The CUDA moat is largely irrelevant for inference. The code needed for inference is small enough that there are e.g. bare-metal CPU only implementations. That isn't what's limiting people from moving fully off Nvidia for inference. And you'll note almost "everyone" in this game are in the process of developing their own chips.

buyucu · 2025-01-29T22:46:03 1738190763

My company recently switched from A100s to MI300s. I can confidently say that in my line of work, there is no CUDA moat. Onboarding took about month, but afterwards everything was fine.

panabee · 2025-01-29T22:56:30 1738191390

Alternatives exist, especially for mature and simple models. The point isn't that Nvidia has 100% market share, but rather that they command the most lucrative segment and none of these big spenders have found a way to quit their Nvidia addiction, despite concerted efforts to do so.

For instance, we experimented with AWS Inferentia briefly, but the value prop wasn't sufficient even for ~2022 computer vision models.

The calculus is even worse for SOTA LLMs.

The more you need to eke out performance gains and ship quickly, the more you depend on CUDA and the deeper the moat becomes.

buyucu · 2025-01-30T08:20:19 1738225219

llm inference is fine on rocm. llama.cpp and vllm both have very good rocm support.

llm training is also mostly fine. I have not encountered any issues yet.

most of the cuda moat comes from people who are repeating what they heard 5-10 years ago.

onlyrealcuzzo · 2025-01-29T22:29:56 1738189796

> OpenAI, Meta, AWS, AMD, and others have long attempted to eliminate the Nvidia tax, yet failed.

Gemini / Google runs and trains on TPUs.

You have no incentive to infer on AMD if you need to buy a massive Nvidia cluster to train.

boroboro4 · 2025-01-30T00:16:54 1738196214

Meta trains on Nvidia and infers on AMD. There is incentive if your inference costs are high.

vidarh · 2025-01-30T06:40:36 1738219236

Meta also has a second generation of their own AI accelerator chips designed.

panabee · 2025-01-29T22:51:33 1738191093

Google was omitted because they own the hardware and the models, but in retrospect, they represent a proof point nearly as compelling as OpenAI. Thanks for the comment.

Google has leading models operating on leading hardware, backed by sophisticated tech talent who could facilitate migrations, yet Google still cannot leap over the CUDA moat and capture meaningful inference market share.

Yes, training plays a crucial role.
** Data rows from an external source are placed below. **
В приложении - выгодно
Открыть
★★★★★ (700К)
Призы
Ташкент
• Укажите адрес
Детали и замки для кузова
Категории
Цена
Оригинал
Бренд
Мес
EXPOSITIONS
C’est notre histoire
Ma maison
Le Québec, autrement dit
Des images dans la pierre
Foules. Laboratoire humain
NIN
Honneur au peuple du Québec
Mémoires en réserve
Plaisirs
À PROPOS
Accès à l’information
This is where companies get shoehorned into the CUDA ecosystem, but if CUDA were not so intertwined with performance and reliability, customers could theoretically switch after training.
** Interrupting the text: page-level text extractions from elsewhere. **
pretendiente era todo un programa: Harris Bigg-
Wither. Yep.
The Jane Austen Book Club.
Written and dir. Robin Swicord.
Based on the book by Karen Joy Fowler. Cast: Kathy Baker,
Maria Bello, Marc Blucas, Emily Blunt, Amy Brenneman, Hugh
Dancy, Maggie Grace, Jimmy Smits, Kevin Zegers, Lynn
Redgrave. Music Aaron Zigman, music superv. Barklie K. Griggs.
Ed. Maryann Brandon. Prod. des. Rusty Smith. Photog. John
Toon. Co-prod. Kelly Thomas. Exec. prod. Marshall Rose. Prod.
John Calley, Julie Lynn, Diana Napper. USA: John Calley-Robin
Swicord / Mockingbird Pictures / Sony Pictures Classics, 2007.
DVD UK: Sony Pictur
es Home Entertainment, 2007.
onlyrealcuzzo · 2025-01-30T00:09:20 1738195760

> yet Google still cannot leap over the CUDA moat and capture meaningful inference market share.
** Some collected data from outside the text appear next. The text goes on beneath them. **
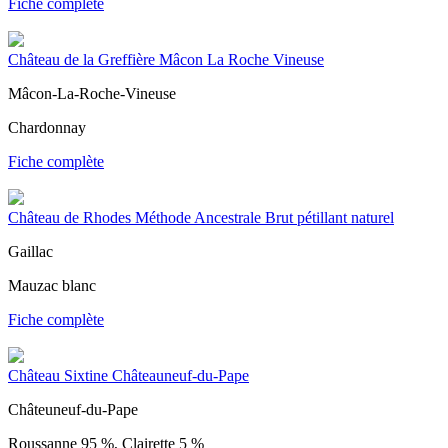
Fiche complète
Château de la Greffière Mâcon La Roche Vineuse
Mâcon-La-Roche-Vineuse
Chardonnay
Fiche complète
Château de Rhodes Méthode Ancestrale Brut pétillant naturel
Gaillac
Mauzac blanc
Fiche complète
Château Sixtine Châteauneuf-du-Pape
Châteuneuf-du-Pape
Roussanne 95 %, Clairette 5 %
It's almost as if being a first-mover is more important than whether or not you use CUDA.

talldayo · 2025-01-30T01:31:56 1738200716

Both matter quite a bit. The first-mover advantage obviously rewards OEMs in a first-come, first-serve order, but CUDA itself isn't some light switch that OEMs can flick and get working overnight. Everyone would do it if it was easy, and even Google is struggling to find buy-in for their TPU pods and frameworks.

Short-term value has been dependent on how well Nvidia has responded to burgeoning demands. Long-term value is going to be predicated on the number of Nvidia alternatives that exist, and right now the number is still zero.

baq · 2025-01-30T08:23:43 1738225423

Google has a self inflicted wound in the time to get an api key.

Der_Einzige · 2025-01-30T18:28:18 1738261698

The fact that this comment is DOWNVOTED despite being literally 1000% true is evidence that HN is full of loonies.

panabee · 2025-01-30T01:23:37 1738200217

It's unclear why this drew downvotes, but to reiterate, the comment merely highlights historical facts about the CUDA moat and deliberately refrains from assertions about NVDA's long-term prospects or that the CUDA moat is unbreachable.

With mature models and minimal CUDA dependencies, migration can be justified, but this does not describe most of the LLM inference market today nor in the past.

buyucu · 2025-01-30T14:20:22 1738246822

both llama.cpp and vllm support inference with rocm or vulkan.

inference is the easiest thing to decouple from nvidia.